When the evidence is analysed it is quite clear that Duke has not proved that second requirement. This was essentially a case centring on those who are elderly, disabled and without cars. When the evidence is analysed that need is not very substantial and is a need met by existing facilities. Almost all of the additional witnesses who were called had quite convenient access to licensed premises near where they reside. In this locality, which is well catered for by a relatively large number of licensed outlets selling liquor for consumption off the premises, it is relatively easy for most in the locality, even the elderly, disabled and those without cars, to purchase bottled liquor. For those in nursing homes or retirement villages, liquor can be made available. A number of the elderly and disabled have their liquor purchased for them by members of their families as one might realistically expect.
One difficulty with the findings are that they overlook Ms Rudd’s evidence that of the population of the City of Unley over the age of 60 years the percentage who are over the age of 80 years is much higher than for the rest of the metropolitan area, being some 40 per cent, compared with 20 per cent for the rest of the metropolitan area. Of those over the age of 80 years, a relatively higher percentage will be living in retirement villages and nursing homes. The sale of liquor in a nursing home or retirement village does not constitute a sale of liquor for the purposes of the Liquor Licensing Act, and therefore liquor may be sold without contravening the Act: Regulation 8 of the Liquor Licensing (General) Regulations 1997. There was no evidence of the extent to which elderly people living in nursing homes or retirement villages were able to purchase liquor. In addition, the evidence suggested, as one might expect, that those who live in nursing homes and retirement villages often have members of their respective families obtain liquor for them.
The grant of the application would result in three sets of licensed premises within 600 metres. Given that one of the two existing licensed premises has the most extensive range of liquor in the State and the other has been found to have a very good range of liquor, it is apparent that the application must fail.

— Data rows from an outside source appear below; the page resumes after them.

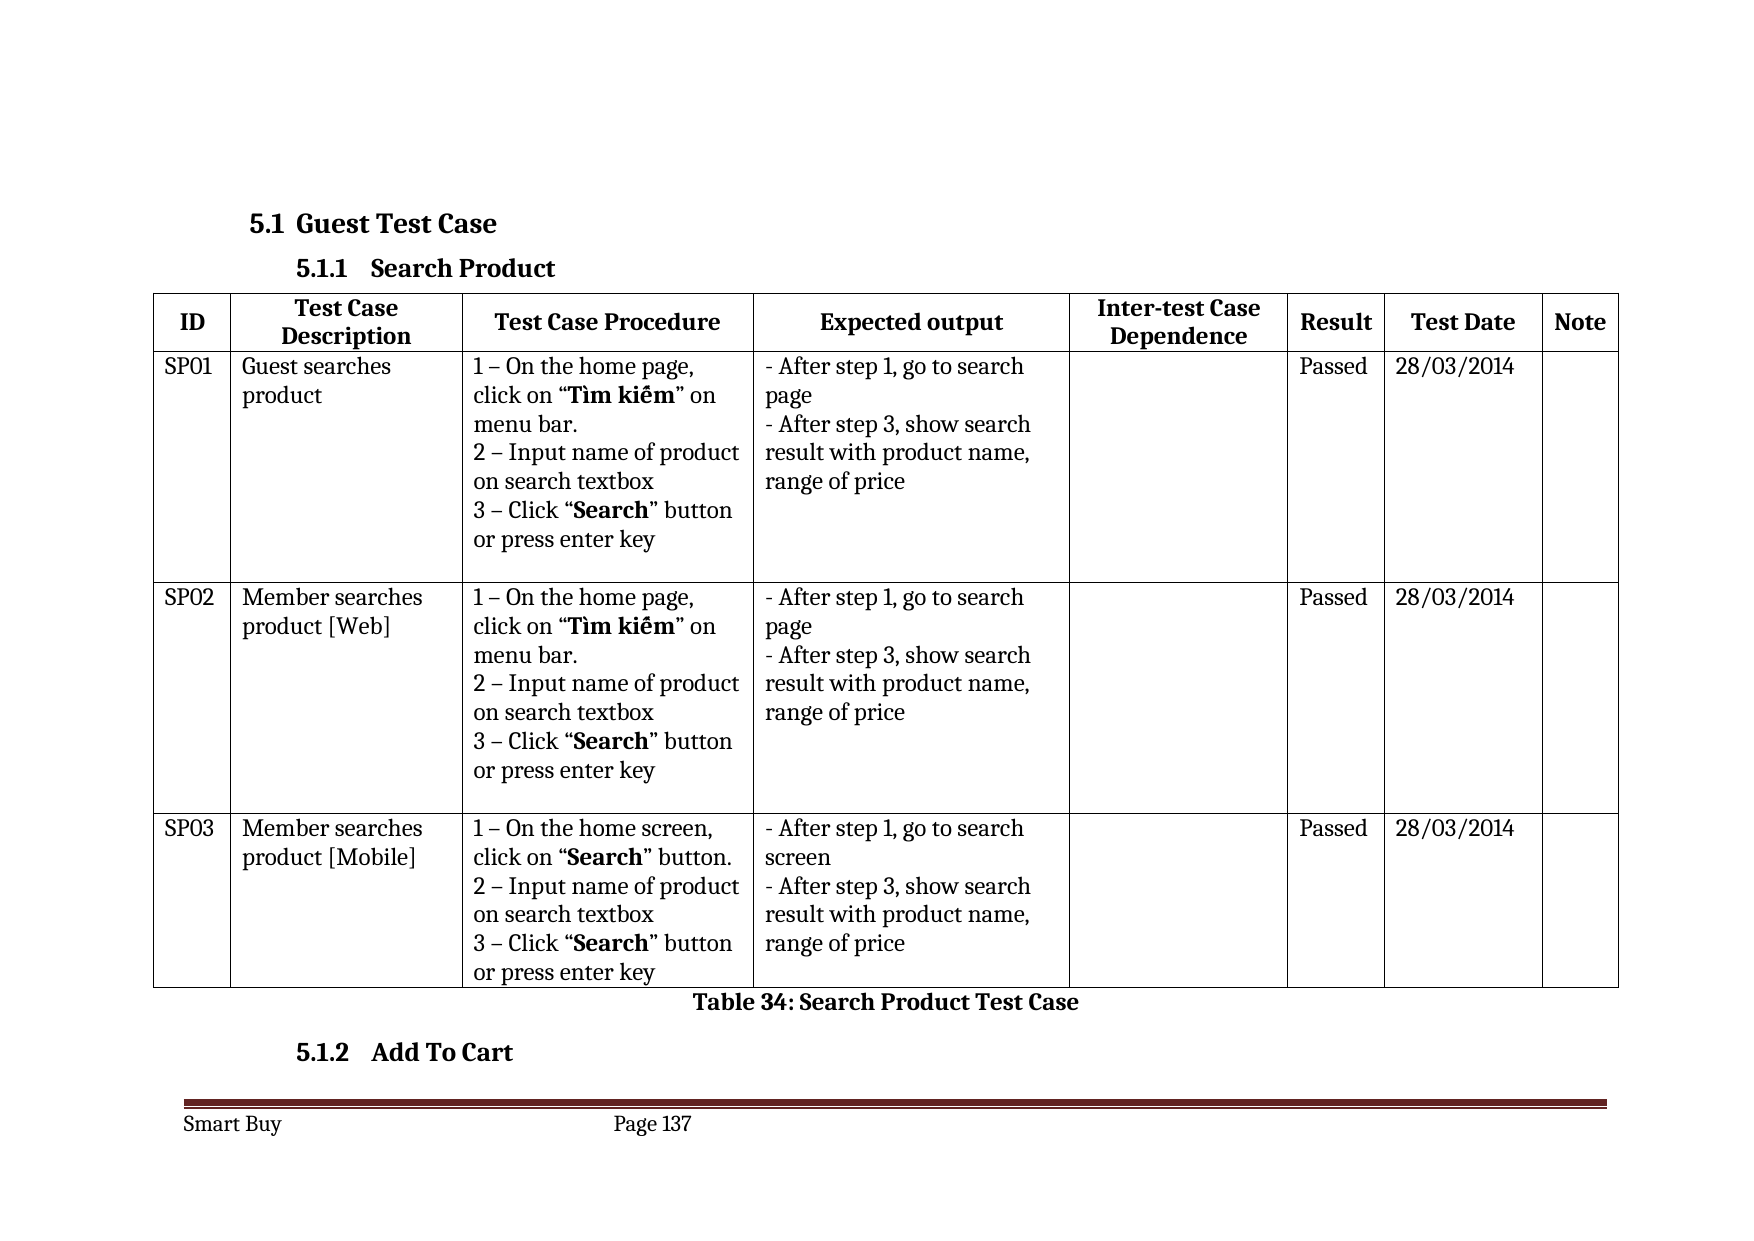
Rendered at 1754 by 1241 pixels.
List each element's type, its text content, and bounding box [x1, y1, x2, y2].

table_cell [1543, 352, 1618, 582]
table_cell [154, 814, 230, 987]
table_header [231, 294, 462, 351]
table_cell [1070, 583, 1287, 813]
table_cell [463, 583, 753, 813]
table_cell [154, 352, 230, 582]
subtitle Add To Cart [296, 1037, 1607, 1068]
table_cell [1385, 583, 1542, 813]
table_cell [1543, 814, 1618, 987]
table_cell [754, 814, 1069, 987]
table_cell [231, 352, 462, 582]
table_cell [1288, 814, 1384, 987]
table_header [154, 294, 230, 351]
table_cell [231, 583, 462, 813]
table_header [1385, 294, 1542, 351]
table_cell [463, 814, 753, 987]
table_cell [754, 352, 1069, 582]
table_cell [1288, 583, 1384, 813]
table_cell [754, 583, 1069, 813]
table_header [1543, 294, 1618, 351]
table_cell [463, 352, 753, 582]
subtitle Search Product [296, 253, 1607, 284]
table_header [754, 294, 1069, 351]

The more detailed analysis of the evidence only serves to reinforce that conclusion.
In the result, Duke did not on its second application prove a different case. It was the same case with Duke seeking to plug gaps in the evidence called on the first application. Duke sought to argue the same issues with greater force. In my view, it failed on both counts.
For these reasons I would allow the appeal, set aside the judgment of the Licensing Court and refuse the application.
BLEBY J: I agree that the appeal should be allowed. I agree with the orders proposed by Debelle J and I agree with his reasons.